Text extract ::
The question was about Daylight Savings Time: The answers were resounding; people either hated it or embraced it, and for various reasons.
Like the entire hundred-year international controversy about “DST,” clear answers have never emerged, splitting along lines of energy use, public safety, health, economic effects and inconvenience.
The most recent Cayman Compass online poll asked about support for government’s decision to move Cayman clocks forward one hour in mid-March next year, then back one hour in early November. The query drew 639 votes and 58 comments, and probably reasonably reflect wider public sentiment.
Precisely 43 percent of voters, 276, said “absolutely not” to the proposition.
Reasons offered ranged from: “a complete waste of time – the reasons given simply do not justify the hassle or the inevitable increase in power bills” to “Jamaica tried and abandoned it. It is unnecessary. I will NOT be changing my watch,” to “It will serve no useful purpose in Cayman. Even all the states in the USA don’t use it,” to “[I]t no longer fulfils any meaningful purpose except to match New York’s time for finance. Cayman finance has done very well thank you – on Cayman time.”
Another poll respondent said: “Don’t mention Australia. Their’s is a very confusing system. Some states use it, some don’t.”
A solid 35 percent of respondents – 224 votes – supported adoption of DST, calling it, for example: “A simple, easy ‘win’ for everyone. [It] makes good business sense for business – local, international and hybrid e.g. cruise tourism. Separate and apart from ‘mighty mammon,’ I, for one, will enjoy that extra hour of daylight in the evenings with my family for quality downtime …”

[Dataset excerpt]
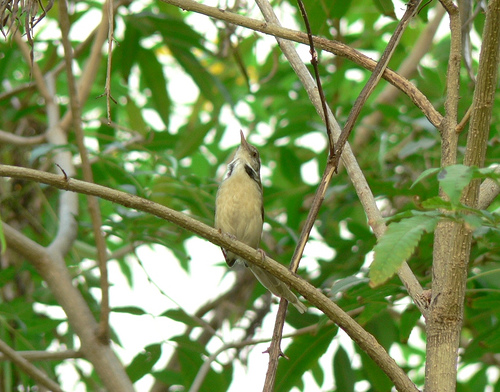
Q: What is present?
A: A bird.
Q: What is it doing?
A: Standing.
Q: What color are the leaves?
A: Green.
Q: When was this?
A: Daytime.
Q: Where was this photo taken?
A: In a tree.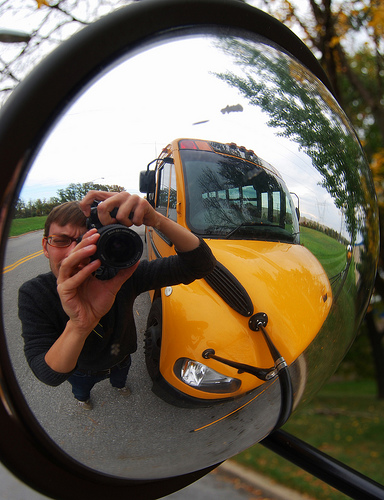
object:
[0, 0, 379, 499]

To do :: In the poll article, how many votes and comments did the Cayman Compass online poll on Daylight Savings Time draw? This listing has no connection to the poll article.

Full response :: 639 votes and 58 comments.